A basic two part UltraCal 30 mold with silicone mold keys
-Mix up pros aide "a latex appliance glue" and cabisol "a fine powder to give the pros aide some bulk" together to make a paste. Then cut any seams "flashing" off the foam latex puppet, and fill any holes with your pros aide/cabisol concoction.
-Fill any large air pockets with cotton mixed with a little straight latex.
-Mix some pros aide and acrylic paints/pigments to create flexible bendy paint for the outer surface of the puppet. You paint it on and brush talc or corn starch after your done so it won't stick to itself.
-So there you have it, a starting point for making a foam latex puppet. As you can see that each step can be expanded on with more detail, but this would take up a book to write. But the reason for the list is only to show the main steps in making a foam puppet.
So why make a puppet out of foam at all? The main benefits to using foam instead of clay is that foam will not crack, melt, be too heavy, or collect dirt and thumb prints as easily. Obviously this saves time, but it also is very expensive, toxic, and requires a long time to get right through experimentation. So there are pro's and con's just like anything else. If you are doing a project that requires the highest quality type of puppet, or one that needs to look realistic - we suggest using foam.
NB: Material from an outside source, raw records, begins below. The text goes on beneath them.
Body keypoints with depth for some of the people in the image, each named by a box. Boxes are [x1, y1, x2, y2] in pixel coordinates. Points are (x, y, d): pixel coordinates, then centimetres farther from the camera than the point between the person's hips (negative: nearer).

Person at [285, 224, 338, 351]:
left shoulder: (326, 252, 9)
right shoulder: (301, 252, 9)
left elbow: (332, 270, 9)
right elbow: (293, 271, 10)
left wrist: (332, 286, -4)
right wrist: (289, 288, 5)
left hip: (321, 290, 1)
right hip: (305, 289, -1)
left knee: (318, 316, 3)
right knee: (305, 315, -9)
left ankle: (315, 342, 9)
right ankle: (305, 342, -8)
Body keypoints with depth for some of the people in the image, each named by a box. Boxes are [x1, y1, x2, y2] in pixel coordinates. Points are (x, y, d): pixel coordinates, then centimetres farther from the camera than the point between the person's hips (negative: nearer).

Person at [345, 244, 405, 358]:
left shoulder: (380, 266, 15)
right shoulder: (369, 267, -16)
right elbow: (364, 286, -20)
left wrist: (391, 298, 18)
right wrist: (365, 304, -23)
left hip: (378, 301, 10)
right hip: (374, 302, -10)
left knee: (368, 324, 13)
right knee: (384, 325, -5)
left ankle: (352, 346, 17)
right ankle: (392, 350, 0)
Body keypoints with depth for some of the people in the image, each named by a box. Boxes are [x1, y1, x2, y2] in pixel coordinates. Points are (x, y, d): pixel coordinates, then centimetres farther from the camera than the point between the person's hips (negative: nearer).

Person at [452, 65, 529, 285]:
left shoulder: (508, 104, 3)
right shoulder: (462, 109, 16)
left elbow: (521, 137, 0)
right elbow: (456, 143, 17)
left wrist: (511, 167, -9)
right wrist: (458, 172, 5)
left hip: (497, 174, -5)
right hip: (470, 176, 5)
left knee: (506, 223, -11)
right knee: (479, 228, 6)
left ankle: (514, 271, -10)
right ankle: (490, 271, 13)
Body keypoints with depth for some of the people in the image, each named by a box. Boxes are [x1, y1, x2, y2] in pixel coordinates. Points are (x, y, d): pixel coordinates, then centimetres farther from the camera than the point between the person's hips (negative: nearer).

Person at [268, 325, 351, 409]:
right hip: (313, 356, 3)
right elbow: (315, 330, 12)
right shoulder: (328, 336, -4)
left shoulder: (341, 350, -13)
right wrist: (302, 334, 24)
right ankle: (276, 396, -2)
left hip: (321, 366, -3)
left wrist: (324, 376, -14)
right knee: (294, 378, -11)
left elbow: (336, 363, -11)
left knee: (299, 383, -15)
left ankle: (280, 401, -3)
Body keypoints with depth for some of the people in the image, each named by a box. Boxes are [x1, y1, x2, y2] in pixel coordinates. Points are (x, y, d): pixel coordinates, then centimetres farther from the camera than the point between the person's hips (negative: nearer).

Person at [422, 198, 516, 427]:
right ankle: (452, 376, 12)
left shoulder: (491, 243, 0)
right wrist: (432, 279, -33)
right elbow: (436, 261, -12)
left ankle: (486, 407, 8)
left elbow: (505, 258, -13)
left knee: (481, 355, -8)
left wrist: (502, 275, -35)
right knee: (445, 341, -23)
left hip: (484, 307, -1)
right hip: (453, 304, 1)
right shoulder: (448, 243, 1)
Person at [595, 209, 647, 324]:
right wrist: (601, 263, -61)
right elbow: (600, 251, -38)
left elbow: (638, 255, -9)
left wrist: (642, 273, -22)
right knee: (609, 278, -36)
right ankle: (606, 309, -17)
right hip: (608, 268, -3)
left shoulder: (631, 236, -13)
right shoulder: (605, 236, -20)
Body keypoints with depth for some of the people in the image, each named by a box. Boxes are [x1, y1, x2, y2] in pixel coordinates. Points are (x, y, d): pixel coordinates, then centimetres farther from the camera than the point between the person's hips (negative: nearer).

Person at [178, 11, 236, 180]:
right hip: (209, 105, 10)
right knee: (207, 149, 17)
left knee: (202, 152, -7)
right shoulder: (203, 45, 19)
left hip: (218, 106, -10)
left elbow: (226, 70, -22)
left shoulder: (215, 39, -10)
On the internet, the best source for making foam puppets is stopmotionanimation.com. There is a wealth of information there that covers just about every stage in detail - so make sure to use the search function carefully in the message boards.
Lionel Ivan Orozco also has a wealth of information on making foam puppets here.
The best brand of foam latex we know of is the Michael Davey foam latex. Also known as M.D. Foam. It is formulated specifically for puppets, and not foam appliances. It is also the easiest to use and doesn't require expensive scales to measure each of the latex ingredients. But there are also other brands that will work but require more tools and act quirky in different temperatures and humidity. GM foam is one such type of foam, and Monster Makers Foam Latex.
For Ultra Cal 30 mold material and foam latex you can go to the Burman Industries site here. They also have some great tapes on making molds here. If your serious about mold making you really should get their tapes since they are the best ones out there. Burman also carries foam latex paints that are pre-made and will work well.
Foam Latex Tips
- Insert ball bearings into your puppets eyes during the sculpting stage. When you pull out the clay, put a tiny bit of wax on the end of your clean ball bearings and stick them into the eye area of the mold. When you pull the latex puppet out, the eyes will be locked inside the head and ready for animating.
- For hair on puppets you can use an electrostatic flock machine and spray adhesive. Flock is sort of like the fuzz they put on tennis balls, and you can buy it at model railroad shops.
- For the mouth, sculpt your puppets mouth in an open position. That way you can close it after it is cast and have all the teeth and tongue sculpted inside.
If your interested in watching a how-to video, Kathi Zung's Foam Latex Puppetmaking 101 is the best tutorial you can find here.